Este tipo de chile se da perfectamente en macetas. Sólo coloca unas 15 semillas en una tapa con poca agua, cúbrela con una tela y espera a que germinen. Esto tardará unas 2 semanas. Luego planta las semillas, dejando el brote en la superficie; puedes ayudarte de unas pinzas.

Es preferible cultivarlo a finales de invierno, para que la temperatura de la primavera le ayude a crecer y desarrollarse sin problemas.

Fresas

Riego: Constante, tierra húmeda
Luz: Constante, pero no en exceso. Procura que también tenga sombra.

Hay muchas variedades de fresa; algunas —llamadas de cosecha perpetua— dan sus frutos todo el año, y otras sólo en verano. Existen macetas especiales, pero puedes cultivarlas en cualquier maceta de buen tamaño (pues su follaje es abundante), o incluso en un saco, para que cuelguen de un balcón.

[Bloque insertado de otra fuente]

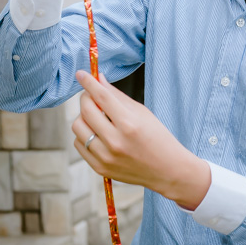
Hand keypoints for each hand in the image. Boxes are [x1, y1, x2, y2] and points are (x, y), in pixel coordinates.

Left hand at [71, 70, 210, 209]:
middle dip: (86, 97)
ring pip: (78, 127)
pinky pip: (79, 144)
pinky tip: (97, 132)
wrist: (168, 170)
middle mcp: (115, 141)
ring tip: (97, 117)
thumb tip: (98, 79)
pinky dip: (84, 134)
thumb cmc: (158, 137)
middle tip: (92, 95)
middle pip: (86, 111)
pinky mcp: (100, 168)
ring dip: (84, 117)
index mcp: (129, 124)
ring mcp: (106, 157)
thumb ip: (117, 95)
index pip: (101, 97)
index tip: (81, 74)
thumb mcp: (142, 112)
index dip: (89, 82)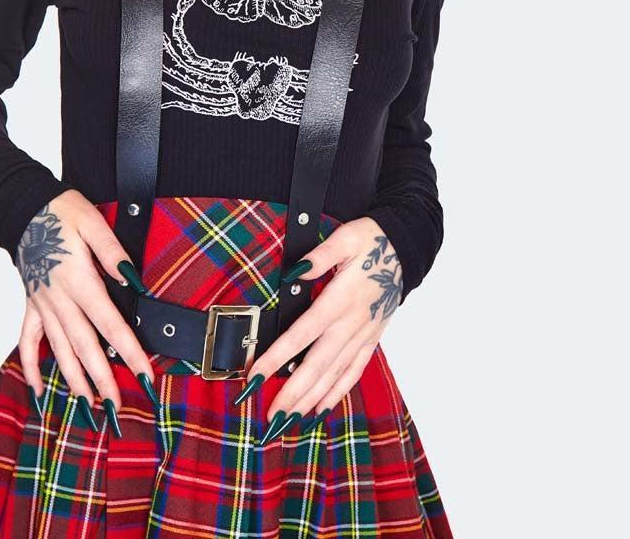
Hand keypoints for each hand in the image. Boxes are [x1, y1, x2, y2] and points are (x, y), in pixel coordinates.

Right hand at [15, 189, 155, 422]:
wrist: (26, 207)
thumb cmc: (62, 212)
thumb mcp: (93, 223)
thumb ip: (113, 252)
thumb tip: (133, 279)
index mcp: (80, 282)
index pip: (111, 325)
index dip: (130, 353)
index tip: (145, 377)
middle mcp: (60, 300)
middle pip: (85, 347)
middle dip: (103, 381)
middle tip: (117, 410)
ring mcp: (43, 305)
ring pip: (59, 351)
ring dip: (74, 382)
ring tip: (88, 409)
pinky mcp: (31, 304)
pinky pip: (28, 342)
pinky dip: (31, 367)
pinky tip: (38, 391)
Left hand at [243, 216, 402, 427]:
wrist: (406, 249)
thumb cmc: (372, 241)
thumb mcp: (345, 238)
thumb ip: (320, 257)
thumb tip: (294, 272)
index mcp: (340, 299)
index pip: (302, 334)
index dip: (277, 357)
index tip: (255, 376)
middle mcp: (352, 323)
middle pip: (317, 365)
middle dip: (292, 394)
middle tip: (269, 418)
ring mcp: (363, 334)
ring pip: (334, 374)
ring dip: (310, 400)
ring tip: (288, 422)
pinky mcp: (372, 338)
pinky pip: (354, 371)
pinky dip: (337, 393)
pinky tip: (319, 410)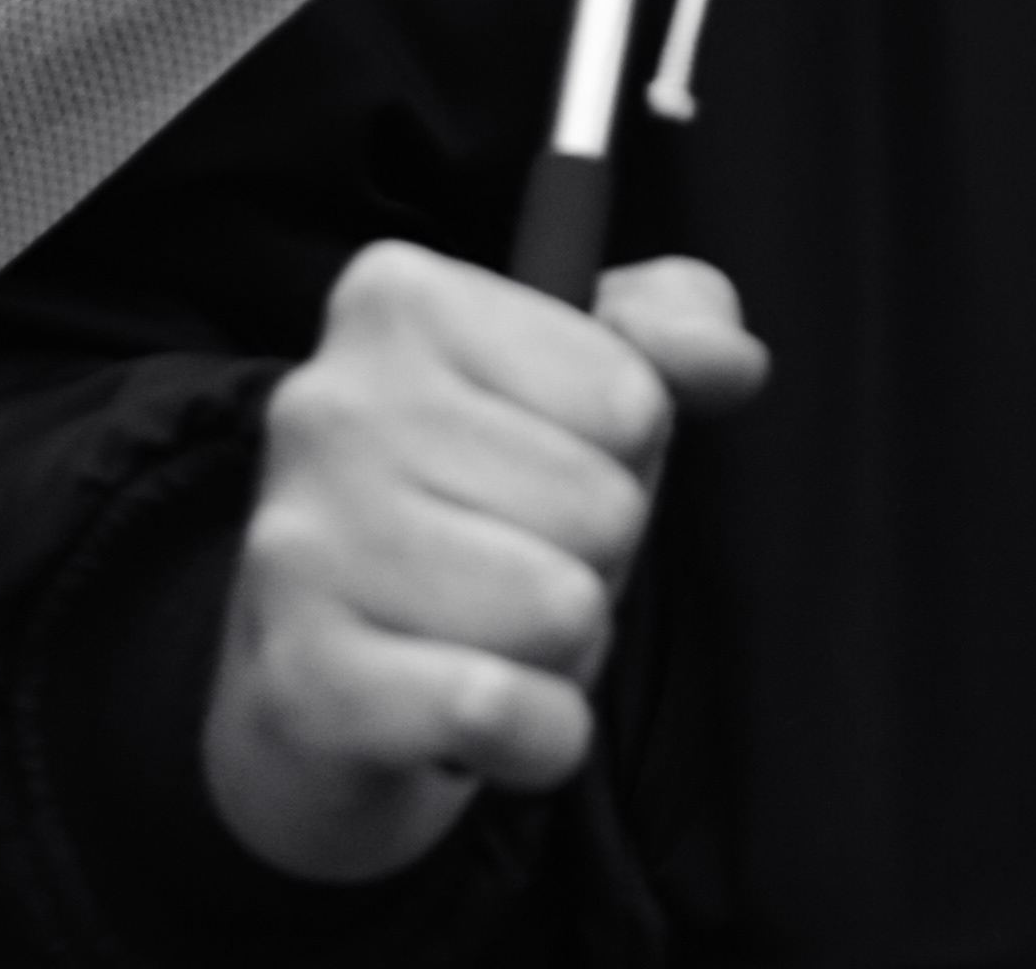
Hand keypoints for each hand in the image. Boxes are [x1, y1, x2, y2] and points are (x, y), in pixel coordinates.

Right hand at [201, 240, 768, 882]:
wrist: (319, 692)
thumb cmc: (471, 504)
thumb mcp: (578, 380)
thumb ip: (672, 330)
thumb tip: (730, 361)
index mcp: (398, 300)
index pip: (631, 397)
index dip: (623, 460)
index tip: (545, 472)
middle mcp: (330, 405)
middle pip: (602, 506)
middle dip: (596, 560)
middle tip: (519, 569)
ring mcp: (304, 543)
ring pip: (560, 611)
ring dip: (566, 652)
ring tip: (499, 638)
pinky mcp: (304, 680)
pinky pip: (496, 709)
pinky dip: (540, 735)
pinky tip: (502, 724)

Consigue las matas en una tienda especializada —ya que plantar semillas es más difícil y costoso— y entierra sus raíces a poca profundidad. Mantenlas hidratadas y cuida el tiempo que están expuestas a la luz.

Manzanas

Riego: Constante, tierra húmeda.
Luz: Directa.

Puedes obtener las semillas de la manzana que te comas. Sécalas bien hasta que pierdan la humedad de afuera, y luego mételas en el refrigerador envueltas en un papel húmedo. Debes mantener húmedo el papel, poniéndolo dentro de una bolsa. En 1 semana habrán germinado; podrás plantarlas en una maceta grande, y esperar a que crezca el árbol que te dará sus jugosos frutos.

Recuerda trasplantarlo cuando esté muy grande, como el del aguacate.